À partir d’une documentation solide (les 11 tomes des Actes et documents du Saint-Siège relatifs à la Deuxième Guerre mondiale, d’autres archives et travaux historiques), le rabbin Dalin montre que dès le début du nazisme Pie XII a lutté pour sauver les victimes de l’antisémitisme. Le rabbin réfute avec brio les arguments des détracteurs de Pie XII qui l’accusent d’avoir laissé faire les nazis. Il estime que le pape Pacelli a sauvé entre 700 000 et 860 000 juifs. C’est ainsi qu’immédiatement après la Deuxième Guerre mondiale, de nombreuses voix autorisées témoignent de leur reconnaissance envers Pie XII : le Congrès Juif mondial, Isaac Herzog (grand rabbin de Jérusalem), l’Union des communautés israélites, Golda Meier, etc. David Dalin réclame donc pour Pie XII le titre de « Juste parmi les nations ».

Mais d’où vient donc cette controverse contre Pie XII ? David Dalin tente une chronologie du développement de cette polémique. Pour lui, cette campagne de diffamation vient de la propagande communiste qui cherchait à discréditer la papauté dans le contexte de la Guerre froide. Cette propagande fut cependant rapidement écartée. En 1963, elle ressurgit cependant après la première, à Berlin, de la pièce Le Vicaire de Rolf Hochhuth, ancien membre des Jeunesses Hitlériennes. Dans cette oeuvre, considérée comme « la pièce la plus controversée de notre époque », l’auteur accuse Pie XII d’avoir collaboré avec les nazis et d’être coupable de lâcheté pour avoir gardé le silence sur le sort des juifs persécutés. Malgré ses nombreuses erreurs historiques, cette pièce déclencha une série de controverses dans les médias et dans les milieux intellectuels. Cette pièce fut adaptée au cinéma en 2001 dans le film Amen de Costa-Gravas.

Même s’il a malheureusement peu utilisé la bibliographie française (nous pensons aux travaux du père Blet, s.j., et à ceux de Jean Chélini), le livre est dense et bien documenté. Son principal intérêt est d’avoir été écrit par un juif, car il faut avouer qu’aucun historien sérieux ne remet en doute les efforts de Pie XII pour contrer le nazisme.
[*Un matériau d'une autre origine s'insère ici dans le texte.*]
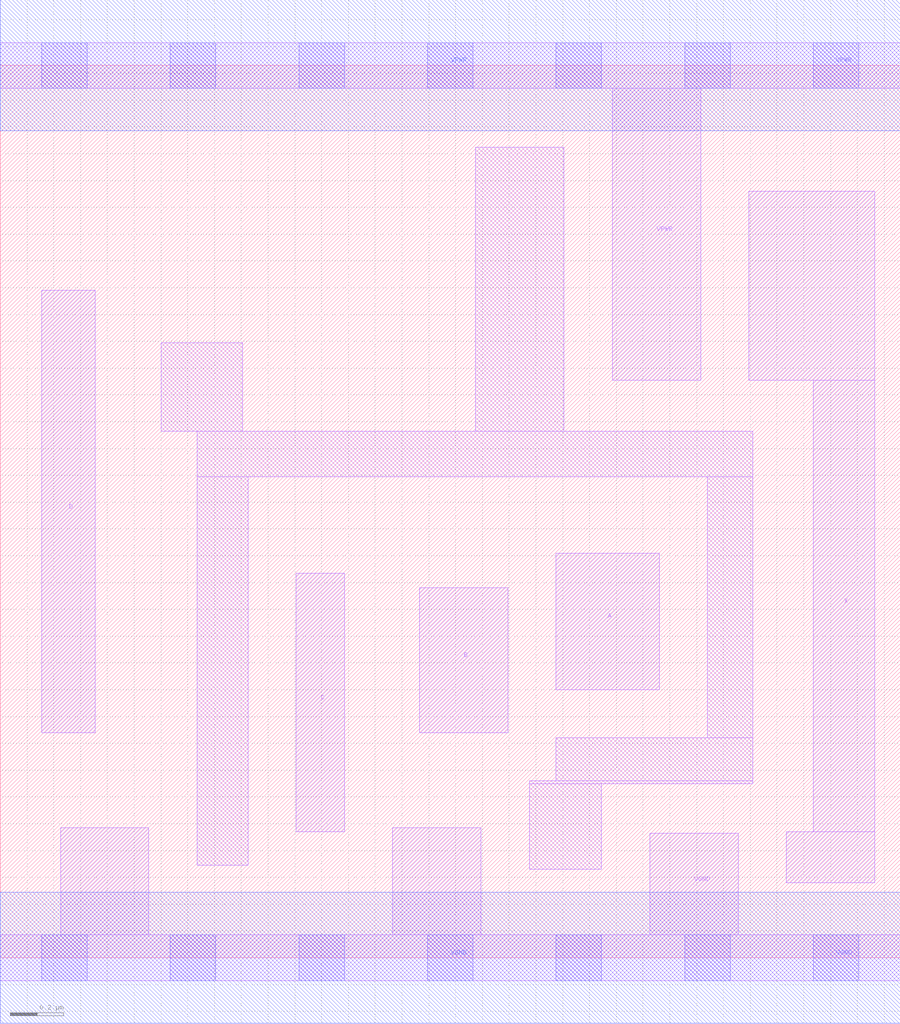
<source format=lef>
# Copyright 2020 The SkyWater PDK Authors
#
# Licensed under the Apache License, Version 2.0 (the "License");
# you may not use this file except in compliance with the License.
# You may obtain a copy of the License at
#
#     https://www.apache.org/licenses/LICENSE-2.0
#
# Unless required by applicable law or agreed to in writing, software
# distributed under the License is distributed on an "AS IS" BASIS,
# WITHOUT WARRANTIES OR CONDITIONS OF ANY KIND, either express or implied.
# See the License for the specific language governing permissions and
# limitations under the License.
#
# SPDX-License-Identifier: Apache-2.0

VERSION 5.7 ;
  NAMESCASESENSITIVE ON ;
  NOWIREEXTENSIONATPIN ON ;
  DIVIDERCHAR "/" ;
  BUSBITCHARS "[]" ;
UNITS
  DATABASE MICRONS 200 ;
END UNITS
MACRO sky130_fd_sc_lp__or4_m
  CLASS CORE ;
  SOURCE USER ;
  FOREIGN sky130_fd_sc_lp__or4_m ;
  ORIGIN  0.000000  0.000000 ;
  SIZE  3.360000 BY  3.330000 ;
  SYMMETRY X Y R90 ;
  SITE unit ;
  PIN A
    ANTENNAGATEAREA  0.126000 ;
    DIRECTION INPUT ;
    USE SIGNAL ;
    PORT
      LAYER li1 ;
        RECT 2.075000 1.000000 2.460000 1.510000 ;
    END
  END A
  PIN B
    ANTENNAGATEAREA  0.126000 ;
    DIRECTION INPUT ;
    USE SIGNAL ;
    PORT
      LAYER li1 ;
        RECT 1.565000 0.840000 1.895000 1.380000 ;
    END
  END B
  PIN C
    ANTENNAGATEAREA  0.126000 ;
    DIRECTION INPUT ;
    USE SIGNAL ;
    PORT
      LAYER li1 ;
        RECT 1.105000 0.470000 1.285000 1.435000 ;
    END
  END C
  PIN D
    ANTENNAGATEAREA  0.126000 ;
    DIRECTION INPUT ;
    USE SIGNAL ;
    PORT
      LAYER li1 ;
        RECT 0.155000 0.840000 0.355000 2.490000 ;
    END
  END D
  PIN X
    ANTENNADIFFAREA  0.222600 ;
    DIRECTION OUTPUT ;
    USE SIGNAL ;
    PORT
      LAYER li1 ;
        RECT 2.795000 2.155000 3.265000 2.860000 ;
        RECT 2.935000 0.280000 3.265000 0.470000 ;
        RECT 3.035000 0.470000 3.265000 2.155000 ;
    END
  END X
  PIN VGND
    DIRECTION INOUT ;
    USE GROUND ;
    PORT
      LAYER li1 ;
        RECT 0.000000 -0.085000 3.360000 0.085000 ;
        RECT 0.225000  0.085000 0.555000 0.485000 ;
        RECT 1.465000  0.085000 1.795000 0.485000 ;
        RECT 2.425000  0.085000 2.755000 0.465000 ;
      LAYER mcon ;
        RECT 0.155000 -0.085000 0.325000 0.085000 ;
        RECT 0.635000 -0.085000 0.805000 0.085000 ;
        RECT 1.115000 -0.085000 1.285000 0.085000 ;
        RECT 1.595000 -0.085000 1.765000 0.085000 ;
        RECT 2.075000 -0.085000 2.245000 0.085000 ;
        RECT 2.555000 -0.085000 2.725000 0.085000 ;
        RECT 3.035000 -0.085000 3.205000 0.085000 ;
      LAYER met1 ;
        RECT 0.000000 -0.245000 3.360000 0.245000 ;
    END
  END VGND
  PIN VPWR
    DIRECTION INOUT ;
    USE POWER ;
    PORT
      LAYER li1 ;
        RECT 0.000000 3.245000 3.360000 3.415000 ;
        RECT 2.285000 2.155000 2.615000 3.245000 ;
      LAYER mcon ;
        RECT 0.155000 3.245000 0.325000 3.415000 ;
        RECT 0.635000 3.245000 0.805000 3.415000 ;
        RECT 1.115000 3.245000 1.285000 3.415000 ;
        RECT 1.595000 3.245000 1.765000 3.415000 ;
        RECT 2.075000 3.245000 2.245000 3.415000 ;
        RECT 2.555000 3.245000 2.725000 3.415000 ;
        RECT 3.035000 3.245000 3.205000 3.415000 ;
      LAYER met1 ;
        RECT 0.000000 3.085000 3.360000 3.575000 ;
    END
  END VPWR
  OBS
    LAYER li1 ;
      RECT 0.600000 1.965000 0.905000 2.295000 ;
      RECT 0.735000 0.345000 0.925000 1.795000 ;
      RECT 0.735000 1.795000 2.810000 1.965000 ;
      RECT 1.775000 1.965000 2.105000 3.025000 ;
      RECT 1.975000 0.330000 2.245000 0.650000 ;
      RECT 1.975000 0.650000 2.810000 0.660000 ;
      RECT 2.075000 0.660000 2.810000 0.820000 ;
      RECT 2.640000 0.820000 2.810000 1.795000 ;
  END
END sky130_fd_sc_lp__or4_m

</source>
L’ouverture progressive des archives du Vatican en apporte d’ailleurs chaque année de nouvelles preuves. Le livre du rabbin David Dalin est donc plutôt convaincant, même si nous pouvons apporter des réserves sur sa dernière partie dans laquelle il expose ce qu’il considère être la source la plus dangereuse de l’antisémitisme contemporain, l’islam. Certaines pages pourraient être contestables sur un sujet qui demanderait un livre à lui tout seul.